Open Science Workflows, Data Curation & Repositories
To secure approval from Deutsche Forschungsgemeinschaft (German Research Foundation), the investigator's data management plan dmp must clearly justify chosen data collection methods and adhere to active data curation standards. Integrating digital dmptool workflows helps automate compliance reporting via the elan Portal portal. This includes describing protocols for data cleaning, validating data integrity via checksums, and conducting secure data wrangling on raw source files. Each output dataset must be documented with an explanatory data dictionary mapping key metadata fields. The DMP must justify whether files are catalogued in a structured data warehouse or kept as raw files in a flexible data lake, discussing how a data lake vs data warehouse decision impacts subsequent data analysis and programmatic exploratory data analysis for Linguistics & Cognitive Language. PIs will facilitate public sharing by leveraging the dryad data repository, creating searchable figshare datasets, or completing a zenodo data upload, ensuring tracking through the data citation index in compliance with nsf data management plan protocols and Deutsche Forschungsgemeinschaft (German Research Foundation) targets. Researchers are required to publish systematic data versioning protocols through the open science framework osf to facilitate long-term reproducible data sharing in line with fair data principles examples. If data is collected from specialized regions, the plan must comply with the care data principles and respect indigenous data sovereignty care rights to meet Deutsche Forschungsgemeinschaft (German Research Foundation) ethical benchmarks. This explicit lifecycle structure meets the standard pre-requisites issued under DFG project management guidelines.

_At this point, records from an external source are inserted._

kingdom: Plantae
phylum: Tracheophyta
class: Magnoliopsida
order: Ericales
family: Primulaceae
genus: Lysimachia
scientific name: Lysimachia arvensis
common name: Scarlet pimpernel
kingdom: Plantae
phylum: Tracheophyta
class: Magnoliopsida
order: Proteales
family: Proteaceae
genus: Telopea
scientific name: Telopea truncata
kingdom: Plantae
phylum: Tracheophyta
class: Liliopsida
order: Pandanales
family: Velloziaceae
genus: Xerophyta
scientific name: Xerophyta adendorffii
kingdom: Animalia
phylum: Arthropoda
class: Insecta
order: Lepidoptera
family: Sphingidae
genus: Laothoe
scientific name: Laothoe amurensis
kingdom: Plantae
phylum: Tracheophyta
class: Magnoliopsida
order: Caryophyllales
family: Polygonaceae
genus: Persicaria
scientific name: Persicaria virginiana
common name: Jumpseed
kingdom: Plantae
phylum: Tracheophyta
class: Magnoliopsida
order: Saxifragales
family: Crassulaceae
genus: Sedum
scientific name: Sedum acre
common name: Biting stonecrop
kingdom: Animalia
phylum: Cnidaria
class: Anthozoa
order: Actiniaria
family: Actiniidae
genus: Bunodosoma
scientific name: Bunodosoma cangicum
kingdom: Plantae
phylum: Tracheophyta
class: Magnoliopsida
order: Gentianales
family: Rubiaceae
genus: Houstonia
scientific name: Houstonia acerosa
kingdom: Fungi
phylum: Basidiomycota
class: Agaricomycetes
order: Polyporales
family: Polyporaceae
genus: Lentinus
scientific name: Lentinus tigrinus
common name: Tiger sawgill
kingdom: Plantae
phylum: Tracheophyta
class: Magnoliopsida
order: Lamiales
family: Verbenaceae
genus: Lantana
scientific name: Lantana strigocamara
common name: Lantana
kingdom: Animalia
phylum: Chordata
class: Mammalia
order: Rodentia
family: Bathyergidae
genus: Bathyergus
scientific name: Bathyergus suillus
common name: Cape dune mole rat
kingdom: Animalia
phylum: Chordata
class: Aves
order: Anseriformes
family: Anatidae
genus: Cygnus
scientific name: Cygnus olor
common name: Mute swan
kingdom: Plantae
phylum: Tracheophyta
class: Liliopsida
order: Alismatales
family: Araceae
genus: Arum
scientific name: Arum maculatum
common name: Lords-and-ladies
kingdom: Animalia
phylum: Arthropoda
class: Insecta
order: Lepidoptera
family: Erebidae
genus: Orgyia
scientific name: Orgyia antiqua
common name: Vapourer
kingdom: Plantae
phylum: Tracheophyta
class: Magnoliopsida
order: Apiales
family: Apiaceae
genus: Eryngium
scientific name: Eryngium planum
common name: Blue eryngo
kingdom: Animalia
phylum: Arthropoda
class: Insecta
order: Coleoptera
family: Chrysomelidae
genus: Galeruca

4. Frequently Asked Questions
Are we required to share all raw data from our research?
No, DFG policies generally recognise that some data cannot be shared publicly due to privacy, security, intellectual property, or commercialisation constraints. In such cases, your DMP must justify why certain datasets are restricted and describe how metadata will still be made discoverable.
Who owns the research data generated under this grant?
Data ownership is typically held by the host institution, subject to co-ownership clauses in collaborative projects. However, DFG guidelines require that data be made as openly available as possible under open licensing, such as Creative Commons or Open Data Commons.
DMP Specifications
FAIR Principles
Your plan must align with the FAIR Principles:
- Findable: Rich metadata and persistent DOIs.
- Accessible: Free retrieval via standard protocols.
- Interoperable: Open formats and vocabulary alignment (such as OLAC (Open Language Archives Community), Dublin Core).
- Reusable: Clear data licensing and reuse guidelines.